Information:
○ ○ ○

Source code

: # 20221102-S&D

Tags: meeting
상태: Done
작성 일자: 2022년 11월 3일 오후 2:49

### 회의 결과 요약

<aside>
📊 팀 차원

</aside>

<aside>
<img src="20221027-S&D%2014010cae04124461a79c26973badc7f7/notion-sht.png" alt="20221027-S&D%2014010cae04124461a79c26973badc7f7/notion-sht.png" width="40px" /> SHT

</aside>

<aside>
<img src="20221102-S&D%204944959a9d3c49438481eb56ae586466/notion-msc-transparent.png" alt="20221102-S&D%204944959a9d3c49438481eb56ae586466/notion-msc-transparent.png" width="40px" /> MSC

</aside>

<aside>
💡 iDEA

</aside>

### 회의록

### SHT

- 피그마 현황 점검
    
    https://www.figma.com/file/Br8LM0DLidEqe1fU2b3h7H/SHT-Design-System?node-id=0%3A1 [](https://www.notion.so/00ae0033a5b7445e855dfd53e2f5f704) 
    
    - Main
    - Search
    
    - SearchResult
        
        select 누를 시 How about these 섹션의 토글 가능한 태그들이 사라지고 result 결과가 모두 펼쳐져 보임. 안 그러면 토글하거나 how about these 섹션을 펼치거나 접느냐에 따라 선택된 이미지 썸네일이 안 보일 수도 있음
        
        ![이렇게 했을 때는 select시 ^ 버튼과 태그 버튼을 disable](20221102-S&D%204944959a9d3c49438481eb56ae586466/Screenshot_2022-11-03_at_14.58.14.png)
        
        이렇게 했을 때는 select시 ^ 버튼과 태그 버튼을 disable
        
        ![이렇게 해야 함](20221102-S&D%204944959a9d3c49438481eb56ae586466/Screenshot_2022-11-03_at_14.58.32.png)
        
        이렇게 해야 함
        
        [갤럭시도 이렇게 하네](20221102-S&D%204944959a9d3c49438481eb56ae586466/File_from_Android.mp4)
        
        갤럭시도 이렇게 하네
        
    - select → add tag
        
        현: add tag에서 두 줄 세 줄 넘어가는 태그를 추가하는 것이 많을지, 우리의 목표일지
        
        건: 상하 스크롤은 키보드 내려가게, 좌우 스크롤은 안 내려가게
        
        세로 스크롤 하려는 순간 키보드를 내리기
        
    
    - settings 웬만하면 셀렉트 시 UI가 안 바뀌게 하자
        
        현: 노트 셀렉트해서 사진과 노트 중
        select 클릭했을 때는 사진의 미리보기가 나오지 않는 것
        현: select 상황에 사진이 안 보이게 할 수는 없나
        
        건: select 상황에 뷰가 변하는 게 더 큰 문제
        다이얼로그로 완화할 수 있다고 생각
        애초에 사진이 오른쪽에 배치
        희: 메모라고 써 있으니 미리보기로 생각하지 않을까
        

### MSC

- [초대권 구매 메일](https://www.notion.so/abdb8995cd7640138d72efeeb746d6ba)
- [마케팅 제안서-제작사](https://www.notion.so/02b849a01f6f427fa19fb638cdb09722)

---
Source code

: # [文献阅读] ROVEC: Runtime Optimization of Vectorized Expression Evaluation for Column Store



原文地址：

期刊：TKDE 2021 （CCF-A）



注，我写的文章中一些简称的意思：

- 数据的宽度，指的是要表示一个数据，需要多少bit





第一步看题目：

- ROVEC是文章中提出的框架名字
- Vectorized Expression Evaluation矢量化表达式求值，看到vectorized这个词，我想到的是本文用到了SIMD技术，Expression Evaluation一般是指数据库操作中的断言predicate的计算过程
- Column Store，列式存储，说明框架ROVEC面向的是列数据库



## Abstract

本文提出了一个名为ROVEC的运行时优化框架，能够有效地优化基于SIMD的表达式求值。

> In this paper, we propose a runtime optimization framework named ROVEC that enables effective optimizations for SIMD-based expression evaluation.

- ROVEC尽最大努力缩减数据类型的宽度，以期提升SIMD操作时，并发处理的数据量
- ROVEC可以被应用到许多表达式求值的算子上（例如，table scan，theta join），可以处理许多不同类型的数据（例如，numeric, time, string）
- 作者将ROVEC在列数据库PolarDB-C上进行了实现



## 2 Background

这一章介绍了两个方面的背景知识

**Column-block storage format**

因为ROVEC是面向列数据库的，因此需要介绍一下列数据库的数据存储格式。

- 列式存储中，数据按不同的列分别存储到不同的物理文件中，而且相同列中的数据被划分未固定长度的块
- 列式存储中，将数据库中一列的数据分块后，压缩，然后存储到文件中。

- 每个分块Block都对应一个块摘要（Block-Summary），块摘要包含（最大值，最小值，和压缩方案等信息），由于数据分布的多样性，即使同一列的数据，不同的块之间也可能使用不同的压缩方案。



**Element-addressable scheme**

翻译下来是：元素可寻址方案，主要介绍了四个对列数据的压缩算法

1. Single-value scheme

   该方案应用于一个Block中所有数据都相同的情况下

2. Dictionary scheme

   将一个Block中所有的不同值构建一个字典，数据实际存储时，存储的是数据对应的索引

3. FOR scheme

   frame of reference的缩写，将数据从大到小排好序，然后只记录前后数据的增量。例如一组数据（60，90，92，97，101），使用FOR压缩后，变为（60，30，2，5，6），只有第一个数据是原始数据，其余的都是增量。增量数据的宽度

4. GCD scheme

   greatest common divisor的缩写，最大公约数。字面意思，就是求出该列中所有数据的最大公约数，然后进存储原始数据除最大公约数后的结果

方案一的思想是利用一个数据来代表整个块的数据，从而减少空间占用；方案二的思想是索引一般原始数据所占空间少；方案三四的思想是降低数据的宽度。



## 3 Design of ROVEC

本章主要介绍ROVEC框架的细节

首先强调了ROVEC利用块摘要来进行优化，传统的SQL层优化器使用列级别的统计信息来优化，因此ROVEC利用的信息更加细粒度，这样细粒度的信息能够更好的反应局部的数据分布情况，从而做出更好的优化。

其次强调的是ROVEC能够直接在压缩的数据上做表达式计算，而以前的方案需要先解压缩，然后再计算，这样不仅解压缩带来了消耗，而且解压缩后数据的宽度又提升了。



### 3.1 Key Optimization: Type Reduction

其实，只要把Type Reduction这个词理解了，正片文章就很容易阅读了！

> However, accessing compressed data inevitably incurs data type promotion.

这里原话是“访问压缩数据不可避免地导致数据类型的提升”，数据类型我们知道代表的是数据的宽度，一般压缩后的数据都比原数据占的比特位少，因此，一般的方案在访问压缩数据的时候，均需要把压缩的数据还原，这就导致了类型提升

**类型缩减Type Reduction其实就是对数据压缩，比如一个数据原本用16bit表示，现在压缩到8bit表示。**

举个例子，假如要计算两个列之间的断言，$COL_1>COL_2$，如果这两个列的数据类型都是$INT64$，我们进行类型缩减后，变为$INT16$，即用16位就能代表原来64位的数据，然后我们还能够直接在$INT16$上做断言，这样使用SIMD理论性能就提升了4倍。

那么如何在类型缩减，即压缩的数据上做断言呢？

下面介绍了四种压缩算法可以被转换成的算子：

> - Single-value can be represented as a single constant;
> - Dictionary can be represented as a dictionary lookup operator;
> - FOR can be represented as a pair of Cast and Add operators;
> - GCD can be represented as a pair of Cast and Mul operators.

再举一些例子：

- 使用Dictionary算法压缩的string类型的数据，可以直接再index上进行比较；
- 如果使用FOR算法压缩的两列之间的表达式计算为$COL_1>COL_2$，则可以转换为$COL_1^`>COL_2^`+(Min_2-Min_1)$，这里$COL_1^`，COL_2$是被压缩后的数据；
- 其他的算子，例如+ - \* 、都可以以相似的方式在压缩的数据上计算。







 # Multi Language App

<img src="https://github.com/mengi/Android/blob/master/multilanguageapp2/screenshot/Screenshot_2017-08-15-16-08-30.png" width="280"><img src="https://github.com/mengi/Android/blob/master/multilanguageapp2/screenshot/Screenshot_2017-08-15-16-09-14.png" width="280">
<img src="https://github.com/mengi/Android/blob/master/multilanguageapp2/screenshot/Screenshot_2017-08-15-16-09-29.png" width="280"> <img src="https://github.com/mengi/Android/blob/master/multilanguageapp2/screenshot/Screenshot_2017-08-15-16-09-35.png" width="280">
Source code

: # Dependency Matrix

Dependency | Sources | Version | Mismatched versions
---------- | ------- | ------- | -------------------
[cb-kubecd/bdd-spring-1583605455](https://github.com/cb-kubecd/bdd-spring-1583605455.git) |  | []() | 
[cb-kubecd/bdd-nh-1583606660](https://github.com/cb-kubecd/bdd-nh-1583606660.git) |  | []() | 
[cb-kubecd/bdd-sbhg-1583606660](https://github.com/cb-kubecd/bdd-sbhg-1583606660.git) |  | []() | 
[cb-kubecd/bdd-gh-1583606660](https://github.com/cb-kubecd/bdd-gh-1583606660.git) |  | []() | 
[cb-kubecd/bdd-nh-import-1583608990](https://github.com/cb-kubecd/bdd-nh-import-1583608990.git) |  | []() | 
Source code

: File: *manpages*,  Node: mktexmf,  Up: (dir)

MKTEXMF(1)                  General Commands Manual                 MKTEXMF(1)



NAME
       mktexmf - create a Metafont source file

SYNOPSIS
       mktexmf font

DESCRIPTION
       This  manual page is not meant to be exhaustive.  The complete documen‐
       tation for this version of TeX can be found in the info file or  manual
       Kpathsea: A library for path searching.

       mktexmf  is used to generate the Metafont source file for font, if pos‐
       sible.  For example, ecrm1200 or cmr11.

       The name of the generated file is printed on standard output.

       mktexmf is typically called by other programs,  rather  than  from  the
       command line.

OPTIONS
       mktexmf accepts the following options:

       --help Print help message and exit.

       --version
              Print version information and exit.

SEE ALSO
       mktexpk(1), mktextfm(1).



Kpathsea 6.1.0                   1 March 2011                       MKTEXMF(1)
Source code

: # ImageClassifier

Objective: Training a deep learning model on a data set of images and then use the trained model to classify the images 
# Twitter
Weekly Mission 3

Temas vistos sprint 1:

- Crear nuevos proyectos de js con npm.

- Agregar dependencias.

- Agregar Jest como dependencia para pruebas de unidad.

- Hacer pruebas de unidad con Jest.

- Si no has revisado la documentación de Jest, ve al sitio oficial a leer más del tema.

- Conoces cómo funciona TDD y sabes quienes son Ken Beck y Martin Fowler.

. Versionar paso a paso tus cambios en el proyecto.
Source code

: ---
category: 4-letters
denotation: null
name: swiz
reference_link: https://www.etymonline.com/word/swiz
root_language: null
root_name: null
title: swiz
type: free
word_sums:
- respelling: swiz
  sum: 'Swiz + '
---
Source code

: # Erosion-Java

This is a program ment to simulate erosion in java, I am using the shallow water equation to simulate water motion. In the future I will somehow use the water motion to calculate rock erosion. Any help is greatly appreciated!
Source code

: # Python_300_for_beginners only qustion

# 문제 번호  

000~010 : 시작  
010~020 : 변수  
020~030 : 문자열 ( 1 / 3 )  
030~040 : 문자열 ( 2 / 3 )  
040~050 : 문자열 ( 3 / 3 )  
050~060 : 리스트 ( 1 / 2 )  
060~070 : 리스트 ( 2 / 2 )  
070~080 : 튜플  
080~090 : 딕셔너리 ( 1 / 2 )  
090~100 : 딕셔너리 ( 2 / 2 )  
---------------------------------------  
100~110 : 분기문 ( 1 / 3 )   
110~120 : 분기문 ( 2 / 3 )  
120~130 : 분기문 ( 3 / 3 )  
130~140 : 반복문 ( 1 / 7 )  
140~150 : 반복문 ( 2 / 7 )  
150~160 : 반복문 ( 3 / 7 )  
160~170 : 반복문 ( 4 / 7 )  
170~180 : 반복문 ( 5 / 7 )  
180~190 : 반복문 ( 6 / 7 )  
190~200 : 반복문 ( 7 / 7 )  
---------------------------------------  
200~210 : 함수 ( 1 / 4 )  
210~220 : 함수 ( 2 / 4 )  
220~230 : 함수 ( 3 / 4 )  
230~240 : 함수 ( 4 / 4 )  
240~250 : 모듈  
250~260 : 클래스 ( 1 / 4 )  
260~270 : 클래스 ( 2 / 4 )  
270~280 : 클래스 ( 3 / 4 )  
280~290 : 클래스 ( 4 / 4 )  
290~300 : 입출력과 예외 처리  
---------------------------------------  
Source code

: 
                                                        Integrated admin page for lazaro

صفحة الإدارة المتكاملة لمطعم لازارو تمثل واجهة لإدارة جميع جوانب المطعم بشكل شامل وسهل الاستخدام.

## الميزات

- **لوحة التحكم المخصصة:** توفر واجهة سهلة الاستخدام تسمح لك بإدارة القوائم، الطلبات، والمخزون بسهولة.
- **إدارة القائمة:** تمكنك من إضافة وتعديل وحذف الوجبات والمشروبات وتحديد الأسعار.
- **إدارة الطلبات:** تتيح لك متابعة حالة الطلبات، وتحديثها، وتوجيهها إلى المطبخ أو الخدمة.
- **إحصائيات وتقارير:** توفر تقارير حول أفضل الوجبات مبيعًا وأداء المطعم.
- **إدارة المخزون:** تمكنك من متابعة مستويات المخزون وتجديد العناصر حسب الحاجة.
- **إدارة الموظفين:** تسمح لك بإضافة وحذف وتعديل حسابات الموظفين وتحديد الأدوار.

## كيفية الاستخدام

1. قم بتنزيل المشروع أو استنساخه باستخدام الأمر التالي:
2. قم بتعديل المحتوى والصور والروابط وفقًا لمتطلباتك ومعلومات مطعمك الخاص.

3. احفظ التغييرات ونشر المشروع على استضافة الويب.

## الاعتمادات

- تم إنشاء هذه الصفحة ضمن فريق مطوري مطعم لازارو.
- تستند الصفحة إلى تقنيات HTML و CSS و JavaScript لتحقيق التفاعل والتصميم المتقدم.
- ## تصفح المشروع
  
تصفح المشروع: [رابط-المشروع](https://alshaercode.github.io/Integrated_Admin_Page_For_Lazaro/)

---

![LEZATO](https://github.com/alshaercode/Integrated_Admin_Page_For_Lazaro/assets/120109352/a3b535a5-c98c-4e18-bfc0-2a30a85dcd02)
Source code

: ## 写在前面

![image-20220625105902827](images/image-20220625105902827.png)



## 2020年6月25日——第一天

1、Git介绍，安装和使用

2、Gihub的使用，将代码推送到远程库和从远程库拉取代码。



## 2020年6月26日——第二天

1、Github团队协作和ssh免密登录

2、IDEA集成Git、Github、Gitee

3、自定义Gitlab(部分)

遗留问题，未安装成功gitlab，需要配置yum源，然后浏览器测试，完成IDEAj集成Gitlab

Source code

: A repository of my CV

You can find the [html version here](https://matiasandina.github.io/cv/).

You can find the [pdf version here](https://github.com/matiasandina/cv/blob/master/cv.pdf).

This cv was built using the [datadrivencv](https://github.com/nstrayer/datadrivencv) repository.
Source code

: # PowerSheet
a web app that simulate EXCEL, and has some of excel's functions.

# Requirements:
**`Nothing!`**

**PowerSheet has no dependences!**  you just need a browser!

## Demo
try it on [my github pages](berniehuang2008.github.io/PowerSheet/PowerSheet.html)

○ ○ ○

Exercise objective: Using the data above, reproduce exactly the lines between those holding "건: 상하 스크롤은 키보드 내려가게, 좌우 스크롤은 안 내려가게" and "本文提出了一个名为ROVEC", inclusive, and no others.

Task answer:
        건: 상하 스크롤은 키보드 내려가게, 좌우 스크롤은 안 내려가게
        
        세로 스크롤 하려는 순간 키보드를 내리기
        
    
    - settings 웬만하면 셀렉트 시 UI가 안 바뀌게 하자
        
        현: 노트 셀렉트해서 사진과 노트 중
        select 클릭했을 때는 사진의 미리보기가 나오지 않는 것
        현: select 상황에 사진이 안 보이게 할 수는 없나
        
        건: select 상황에 뷰가 변하는 게 더 큰 문제
        다이얼로그로 완화할 수 있다고 생각
        애초에 사진이 오른쪽에 배치
        희: 메모라고 써 있으니 미리보기로 생각하지 않을까
        

### MSC

- [초대권 구매 메일](https://www.notion.so/abdb8995cd7640138d72efeeb746d6ba)
- [마케팅 제안서-제작사](https://www.notion.so/02b849a01f6f427fa19fb638cdb09722)

---
Source code

: # [文献阅读] ROVEC: Runtime Optimization of Vectorized Expression Evaluation for Column Store



原文地址：

期刊：TKDE 2021 （CCF-A）



注，我写的文章中一些简称的意思：

- 数据的宽度，指的是要表示一个数据，需要多少bit





第一步看题目：

- ROVEC是文章中提出的框架名字
- Vectorized Expression Evaluation矢量化表达式求值，看到vectorized这个词，我想到的是本文用到了SIMD技术，Expression Evaluation一般是指数据库操作中的断言predicate的计算过程
- Column Store，列式存储，说明框架ROVEC面向的是列数据库



## Abstract

本文提出了一个名为ROVEC的运行时优化框架，能够有效地优化基于SIMD的表达式求值。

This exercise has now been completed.